EXERCISE:
Reproduce every one of the lines below verbatim and in their original order, omitting the pictures from the output.

-----

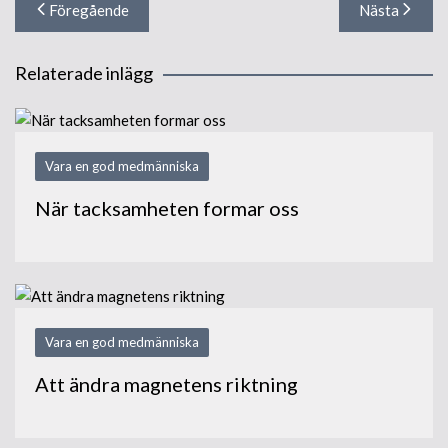
Föregående
Nästa
Relaterade inlägg
Vara en god medmänniska
När tacksamheten formar oss
Vara en god medmänniska
Att ändra magnetens riktning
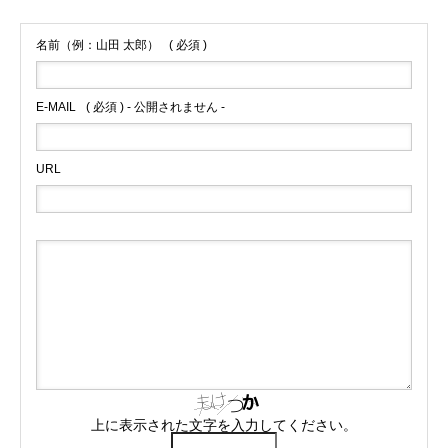
名前（例：山田 太郎）
( 必須 )
E-MAIL
( 必須 ) - 公開されません -
URL
上に表示された文字を入力してください。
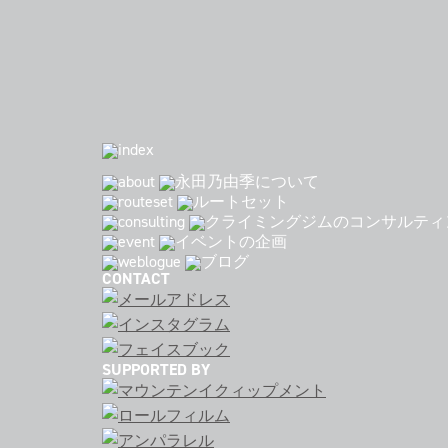
CONTACT
SUPPORTED BY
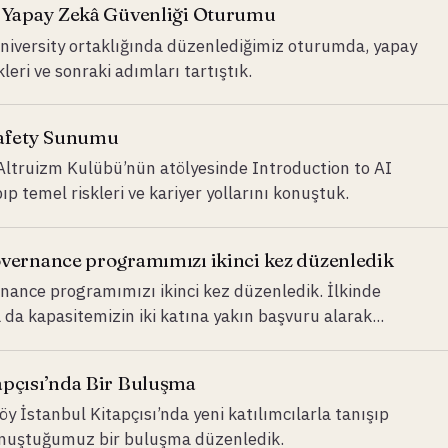
e Yapay Zekâ Güvenliği Oturumu
University ortaklığında düzenlediğimiz oturumda, yapay
leri ve sonraki adımları tartıştık.
Safety Sunumu
 Altruizm Kulübü’nün atölyesinde Introduction to AI
temel riskleri ve kariyer yollarını konuştuk.
overnance programımızı ikinci kez düzenledik
nance programımızı ikinci kez düzenledik. İlkinde
da kapasitemizin iki katına yakın başvuru alarak...
apçısı’nda Bir Buluşma
 İstanbul Kitapçısı’nda yeni katılımcılarla tanışıp
onuştuğumuz bir buluşma düzenledik.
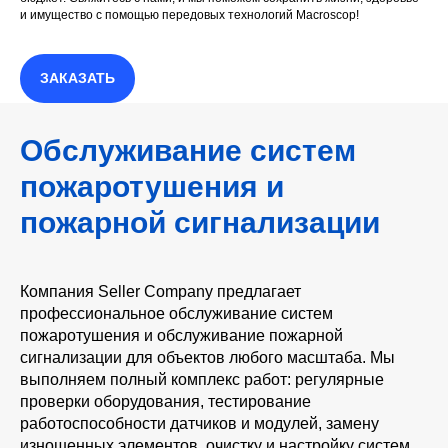
и имущество с помощью передовых технологий Macroscop!
ЗАКАЗАТЬ
Обслуживание систем
пожаротушения и
пожарной сигнализации
Компания Seller Company предлагает
профессиональное обслуживание систем
пожаротушения и обслуживание пожарной
сигнализации для объектов любого масштаба. Мы
выполняем полный комплекс работ: регулярные
проверки оборудования, тестирование
работоспособности датчиков и модулей, замену
изношенных элементов, очистку и настройку систем.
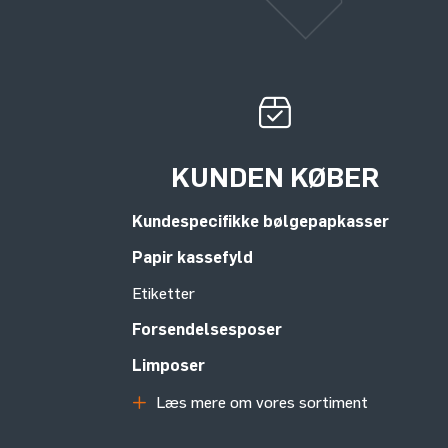
KUNDEN KØBER
Kundespecifikke bølgepapkasser
Papir kassefyld
Etiketter
Forsendelsesposer
Limposer
Læs mere om vores sortiment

-----

REPLY:
Föregående
Nästa
Relaterade inlägg
Vara en god medmänniska
När tacksamheten formar oss
Vara en god medmänniska
Att ändra magnetens riktning
名前（例：山田 太郎）
( 必須 )
E-MAIL
( 必須 ) - 公開されません -
URL
上に表示された文字を入力してください。
CONTACT
SUPPORTED BY
e Yapay Zekâ Güvenliği Oturumu
University ortaklığında düzenlediğimiz oturumda, yapay
leri ve sonraki adımları tartıştık.
Safety Sunumu
 Altruizm Kulübü’nün atölyesinde Introduction to AI
temel riskleri ve kariyer yollarını konuştuk.
overnance programımızı ikinci kez düzenledik
nance programımızı ikinci kez düzenledik. İlkinde
da kapasitemizin iki katına yakın başvuru alarak...
apçısı’nda Bir Buluşma
 İstanbul Kitapçısı’nda yeni katılımcılarla tanışıp
onuştuğumuz bir buluşma düzenledik.
и имущество с помощью передовых технологий Macroscop!
ЗАКАЗАТЬ
Обслуживание систем
пожаротушения и
пожарной сигнализации
Компания Seller Company предлагает
профессиональное обслуживание систем
пожаротушения и обслуживание пожарной
сигнализации для объектов любого масштаба. Мы
выполняем полный комплекс работ: регулярные
проверки оборудования, тестирование
работоспособности датчиков и модулей, замену
изношенных элементов, очистку и настройку систем.
KUNDEN KØBER
Kundespecifikke bølgepapkasser
Papir kassefyld
Etiketter
Forsendelsesposer
Limposer
Læs mere om vores sortiment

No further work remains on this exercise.